JJB, your intuitions are correct. You won't be able to use Windows Authentication to easily let the SQL Server database determine the permissions for your users. In the world of web apps, REST APIs, and phone apps, that is not a viable option. But, you still have a choice to make between SQL Auth or Windows Auth. Typically, all the apps on client devices, whether those are web apps or phone apps, will communicate with a Web Server app, which could be a REST API. It is that app, the one running on the web server, that makes the connection to the database; therefore all users going through the app will connect to the database using the same credentials. As far as SQL Server is concerned there is just one user - the web app (or REST API). That web app still needs a connection string and that connection string will either use Windows Authentication or SQL Authentication. If you use SQL Auth, you have to store a login/pwd to build the connection string, so you have the hassle of securing those credentials. If you use Windows Auth, then the connection to SQL Server will be made using the permissions assigned to the account under which the Web App runs. Every web app that runs logs into the operating system; so you can use a built-in account or you can create a custom account in the OS to be used by the web app to log in to the OS. If you take this approach, you will put that login that the web app uses to log in to the OS into an Active Directory group, and map that Active Directory group to a role in SQL Server just like you probably do now.

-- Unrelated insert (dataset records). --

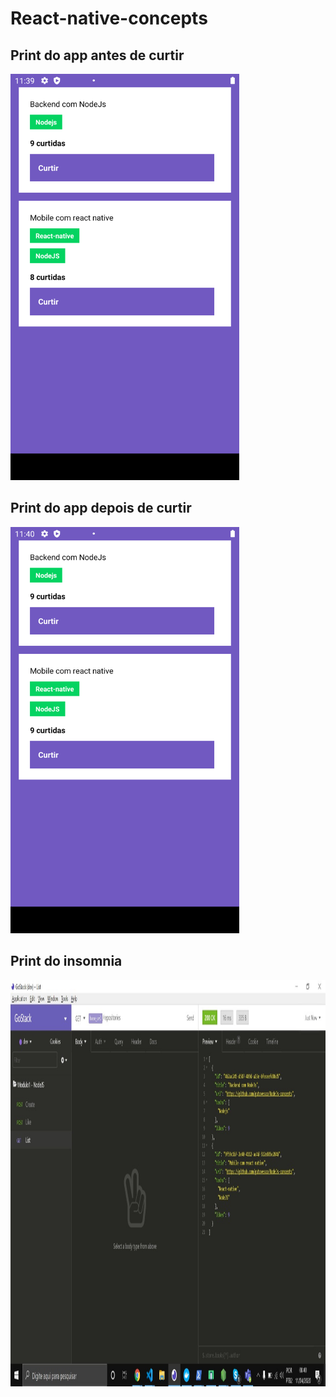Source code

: # React-native-concepts

## Print do app antes de curtir
<img src="print1.png" height="650" />

## Print do app depois de curtir
<img src="print2.png" height="650" />

## Print do insomnia
<img src="129719d6-1c74-40bd-9855-851af11f492f.jpg" height="650" />

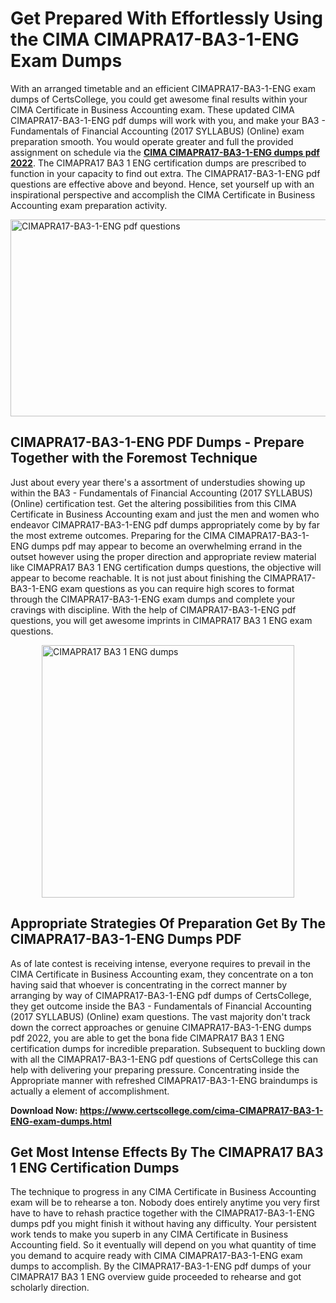 <h1><strong>Get Prepared With Effortlessly Using the CIMA CIMAPRA17-BA3-1-ENG Exam Dumps&nbsp;</strong></h1>
<p><span style="font-weight: 400;">With an arranged timetable and an efficient  CIMAPRA17-BA3-1-ENG exam dumps of CertsCollege, you could get awesome final results within your CIMA Certificate in Business Accounting exam. These updated CIMA CIMAPRA17-BA3-1-ENG pdf dumps will work with you, and make your BA3 - Fundamentals of Financial Accounting (2017 SYLLABUS) (Online) exam preparation smooth. You would operate greater and full the provided assignment on schedule via the <strong><a href="https://www.certscollege.com/cima-CIMAPRA17-BA3-1-ENG-exam-dumps.html">CIMA CIMAPRA17-BA3-1-ENG dumps pdf 2022</a></strong>. The CIMAPRA17 BA3 1 ENG certification dumps are prescribed to function in your capacity to find out extra. The  CIMAPRA17-BA3-1-ENG pdf questions are effective above and beyond. Hence, set yourself up with an inspirational perspective and accomplish the CIMA Certificate in Business Accounting exam preparation activity.&nbsp;</span></p>
<p><span style="font-weight: 400;"><img style="display: block; margin-left: auto; margin-right: auto;" src="https://i.ibb.co/CPDK3ps/Yellow-and-Blue-Initiative-Blog-Banner.png" alt="CIMAPRA17-BA3-1-ENG pdf questions" width="559" height="315" /></span></p>
<h2><strong>CIMAPRA17-BA3-1-ENG PDF Dumps - Prepare Together with the Foremost Technique</strong></h2>
<p><span style="font-weight: 400;">Just about every year there's a assortment of understudies showing up within the BA3 - Fundamentals of Financial Accounting (2017 SYLLABUS) (Online) certification test. Get the altering possibilities from this CIMA Certificate in Business Accounting exam and just the men and women who endeavor CIMAPRA17-BA3-1-ENG pdf dumps appropriately come by by far the most extreme outcomes. Preparing for the CIMA CIMAPRA17-BA3-1-ENG dumps pdf may appear to become an overwhelming errand in the outset however using the proper direction and appropriate review material like CIMAPRA17 BA3 1 ENG certification dumps questions, the objective will appear to become reachable. It is not just about finishing the CIMAPRA17-BA3-1-ENG exam questions as you can require high scores to format through the CIMAPRA17-BA3-1-ENG exam dumps and complete your cravings with discipline. With the help of CIMAPRA17-BA3-1-ENG pdf questions, you will get awesome imprints in CIMAPRA17 BA3 1 ENG exam questions.</span></p>
<p><span style="font-weight: 400;"><a href="https://tinyurl.com/y84jofrn"><img style="display: block; margin-left: auto; margin-right: auto;" src="https://i.ibb.co/9tMrhdY/Teacher-Appreciation-Invitation.png" alt="CIMAPRA17 BA3 1 ENG dumps " width="404" height="404" /></a></span></p>
<h2><strong>Appropriate Strategies Of Preparation Get By The CIMAPRA17-BA3-1-ENG Dumps PDF</strong></h2>
<p><span style="font-weight: 400;">As of late contest is receiving intense, everyone requires to prevail in the CIMA Certificate in Business Accounting exam, they concentrate on a ton having said that whoever is concentrating in the correct manner by arranging by way of CIMAPRA17-BA3-1-ENG pdf dumps of CertsCollege, they get outcome inside the BA3 - Fundamentals of Financial Accounting (2017 SYLLABUS) (Online) exam questions. The vast majority don't track down the correct approaches or genuine CIMAPRA17-BA3-1-ENG dumps pdf 2022, you are able to get the bona fide CIMAPRA17 BA3 1 ENG certification dumps for incredible preparation. Subsequent to buckling down with all the  CIMAPRA17-BA3-1-ENG pdf questions of CertsCollege this can help with delivering your preparing pressure. Concentrating inside the Appropriate manner with refreshed CIMAPRA17-BA3-1-ENG braindumps is actually a element of accomplishment.</span></p>
<p><span style="font-weight: 400;"><strong>Download Now: <a href="https://www.certscollege.com/cima-CIMAPRA17-BA3-1-ENG-exam-dumps.html">https://www.certscollege.com/cima-CIMAPRA17-BA3-1-ENG-exam-dumps.html</a></strong></span></p>
<h2><strong>Get Most Intense Effects By The CIMAPRA17 BA3 1 ENG Certification Dumps</strong></h2>
<p><span style="font-weight: 400;">The technique to progress in any CIMA Certificate in Business Accounting exam will be to rehearse a ton. Nobody does entirely anytime you very first have to have to rehash practice together with the CIMAPRA17-BA3-1-ENG dumps pdf you might finish it without having any difficulty. Your persistent work tends to make you superb in any CIMA Certificate in Business Accounting field. So it eventually will depend on you what quantity of time you demand to acquire ready with CIMA CIMAPRA17-BA3-1-ENG exam dumps to accomplish. By the CIMAPRA17-BA3-1-ENG pdf dumps of your CIMAPRA17 BA3 1 ENG overview guide proceeded to rehearse and got scholarly direction.</span></p>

So, in the end that is all pretty easy to set up and manage. However, you need to remember that all users connect to the database using the same credentials. Therefore, the application needs to have logic in it to restrict actions. Typically, your application uses roles unique to the application that allow the people in the Manager role to do things that people in the EveryDayUser role can't. Those roles don't matter to SQL Server, because it is giving all users the same permissions based on the Web App.
Of course, you now need to map users to roles. This is probably best done by using an OAuth/SAML provider to outsource the application login. When users open your web app or phone app, the app redirects them to a login page that comes from your OAuth provider (which could be AWS IAM or Azure IAM, or OKTA, or many others - you can create your own IAM but I very much recommend against it). The OAuth provider gets their login and password and validates the user, possibly against your Active Directory, and sends a token back to the application to let the application know what roles the user is part of; which your app then uses to enable/disable features.
So, carrying it a little further. If you use a good OAuth provider, that integrates with your Active Directory, your end users could use their AD credentials to logon through OAuth and get a token. In addition, those tokens can be securely cached on the client device and set to expire and also auto-renew. This means that when a user goes to log in to your web app or phone app, they don't get prompted for a password every time because it uses the cached credentials from a previous login - just like facebook and gmail do when you go to their sites.
There are many variations, but I think what I outlined above is the most common approach.